Mosquitoes have gotten pretty bad over the last week or two, so I've been gradually doing what I can to eliminate the habitats where they spend their childhoods. Today I finally got around to doing something I should have done years ago: I put screens over the two rain barrels that collect water from the rooves of the house and the woodshed.
Meanwhile Sarah the Korean (who is not Korean but had spent the night in our large basement guest room) had gotten up late and Gretchen had prepared a breakfast of waffles and vegan sausage. (I'd also contributed some Black Raspberries that I'd collected from the canes northeast and south of the house.) Sarah said that a cat had spent the slept with her, but had been so aggressively friendly that she'd had to kick it out. At first her description sounded like Clarence the Cat, though the neediness she was describing didn't sound like him. Later, though, she saw our new cat Keira, and positively identified her as the cat. That seemed odd; Keira has mostly kept to the laundry room and east deck since moving in with us; the basement guest room is rather far from both those places.
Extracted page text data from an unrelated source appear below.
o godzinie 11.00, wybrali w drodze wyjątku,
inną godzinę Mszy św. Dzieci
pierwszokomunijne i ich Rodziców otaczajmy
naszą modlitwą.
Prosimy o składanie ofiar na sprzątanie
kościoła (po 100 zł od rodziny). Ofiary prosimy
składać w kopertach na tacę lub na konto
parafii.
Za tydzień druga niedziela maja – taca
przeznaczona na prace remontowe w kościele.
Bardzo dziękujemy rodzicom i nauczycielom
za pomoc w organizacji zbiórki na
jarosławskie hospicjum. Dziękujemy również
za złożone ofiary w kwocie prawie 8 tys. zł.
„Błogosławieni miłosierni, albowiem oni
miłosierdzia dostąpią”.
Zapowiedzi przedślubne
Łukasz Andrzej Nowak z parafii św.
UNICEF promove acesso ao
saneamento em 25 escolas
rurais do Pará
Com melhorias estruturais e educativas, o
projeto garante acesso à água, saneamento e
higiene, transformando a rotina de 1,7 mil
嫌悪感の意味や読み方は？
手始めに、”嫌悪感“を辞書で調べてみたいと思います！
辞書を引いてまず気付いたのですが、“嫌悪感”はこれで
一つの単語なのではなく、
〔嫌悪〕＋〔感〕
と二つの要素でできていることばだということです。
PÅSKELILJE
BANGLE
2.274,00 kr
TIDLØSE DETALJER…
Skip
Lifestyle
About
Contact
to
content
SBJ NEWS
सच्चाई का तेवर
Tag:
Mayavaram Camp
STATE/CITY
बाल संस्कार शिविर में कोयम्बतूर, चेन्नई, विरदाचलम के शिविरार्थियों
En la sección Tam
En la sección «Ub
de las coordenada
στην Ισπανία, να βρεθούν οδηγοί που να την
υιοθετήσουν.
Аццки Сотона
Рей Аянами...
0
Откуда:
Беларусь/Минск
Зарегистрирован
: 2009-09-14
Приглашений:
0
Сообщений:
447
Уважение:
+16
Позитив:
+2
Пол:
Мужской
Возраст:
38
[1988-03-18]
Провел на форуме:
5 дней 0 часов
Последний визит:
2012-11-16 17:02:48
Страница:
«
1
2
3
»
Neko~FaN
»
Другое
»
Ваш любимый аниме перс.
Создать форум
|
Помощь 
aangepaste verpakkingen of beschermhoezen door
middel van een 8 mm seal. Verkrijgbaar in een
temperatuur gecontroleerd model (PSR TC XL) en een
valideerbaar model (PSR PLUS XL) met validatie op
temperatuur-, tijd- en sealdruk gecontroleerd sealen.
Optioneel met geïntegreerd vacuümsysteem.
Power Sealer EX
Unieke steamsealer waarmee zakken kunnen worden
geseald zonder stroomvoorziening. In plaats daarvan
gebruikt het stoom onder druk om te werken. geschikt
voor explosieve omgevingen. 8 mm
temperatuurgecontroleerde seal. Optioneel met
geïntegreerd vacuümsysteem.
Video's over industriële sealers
Later in the morning, Sarah the Korean spent a surprisingly long time cleaning out a bunch of nasty jars and bottles of stuff that had gone bad in a refrigerator. I'd dug her a hole adjacent to the garden into which she could put all that nasty stuff, and I'd also provided a hose fed with rain barrel water so she could wash the jars. To me, it seemed like maybe a ten minute job, but I think it took Sarah over two hours, and in the process she also made that part of the yard very swampy. However, according to Gretchen (with agreement from Sarah), her pace for this project was typical. She's not the sort of person who does things quickly.

Shortly after Sarah concluded her nasty jar project, I set up a makeshift shower in the yard using that rain-barrel-fed hose she had been using. I attached an actual shower head to it and hung it from one of the bean poles at the corner of the garden. The pressure wasn't very good, but it was possible to take a shower, shave my face, and even wash my hair. Since I wanted to spare Sarah the vision of me standing naked in the yard, I waited until after she was gone to take the actual shower.
After Sarah drove off, Gretchen went to the bus station to pick up our friend Robert, who we both know from when he was a student in the Bard Prison Initiative. Robert recently got off parole, and so he's feeling free for the first time in, well, nearly two decades. Tonight was sort of a repeat of last night, but with Robert the former prisoner instead of Sarah the cancer patient. We sat out on the east deck and drank beers and ate spaghetti with red sauce and vegan meatballs. The weather was perfect, if a little hot. There were some mosquitoes and perhaps other biting insects attacking us, but never enough to drive us indoors.